**Records provided:**
★ ★ ★ ★ ★

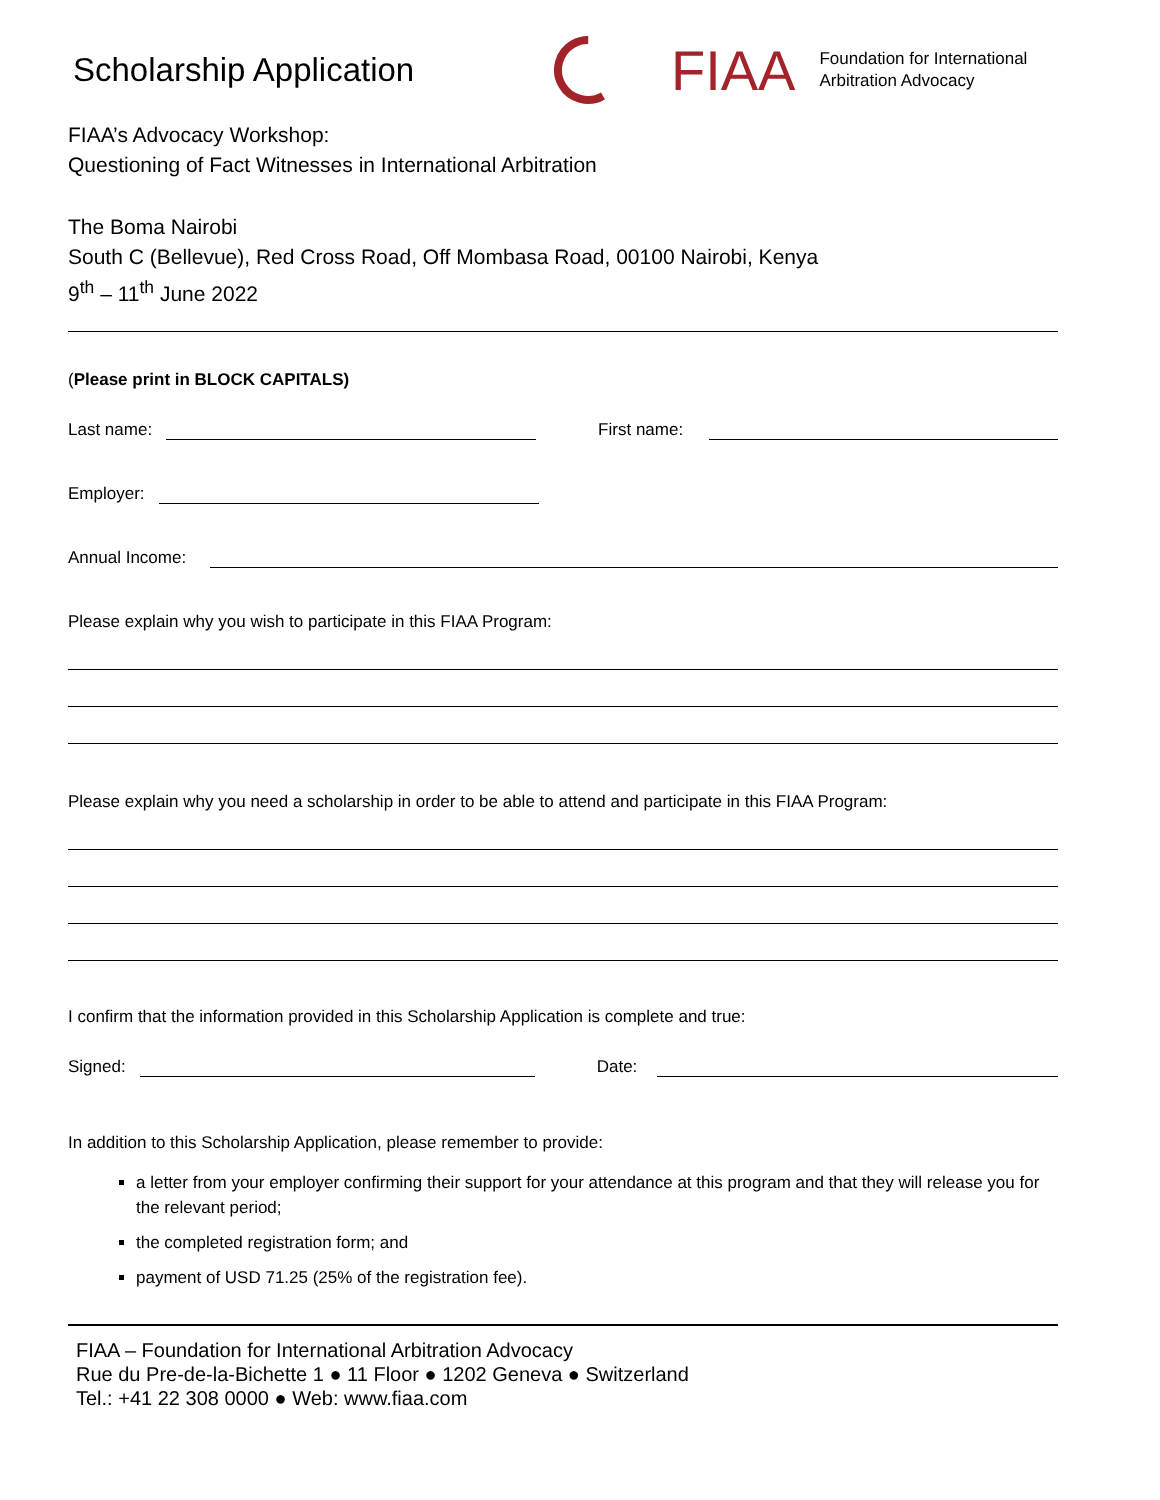Scholarship Application
FIAA
Foundation for International
Arbitration Advocacy
FIAA’s Advocacy Workshop:
Questioning of Fact Witnesses in International Arbitration
The Boma Nairobi
South C (Bellevue), Red Cross Road, Off Mombasa Road, 00100 Nairobi, Kenya
9<sup>th</sup> – 11<sup>th</sup> June 2022
(Please print in BLOCK CAPITALS)
Last name:
First name:
Employer:
Annual Income:
Please explain why you wish to participate in this FIAA Program:
Please explain why you need a scholarship in order to be able to attend and participate in this FIAA Program:
I confirm that the information provided in this Scholarship Application is complete and true:
Signed:
Date:
In addition to this Scholarship Application, please remember to provide:
a letter from your employer confirming their support for your attendance at this program and that they will release you for the relevant period;
the completed registration form; and
payment of USD 71.25 (25% of the registration fee).
FIAA – Foundation for International Arbitration Advocacy
Rue du Pre-de-la-Bichette 1 ● 11 Floor ● 1202 Geneva ● Switzerland
Tel.: +41 22 308 0000 ● Web: www.fiaa.com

★ ★ ★ ★ ★

**What is required:** Within the material above, extract exactly the lines that start at the line containing "9<sup>th</sup> – 11<sup>th</sup> June 2022" and stop after the line containing "Please explain why you wish", and only those.

**Result of the task:**
9<sup>th</sup> – 11<sup>th</sup> June 2022
(Please print in BLOCK CAPITALS)
Last name:
First name:
Employer:
Annual Income:
Please explain why you wish to participate in this FIAA Program:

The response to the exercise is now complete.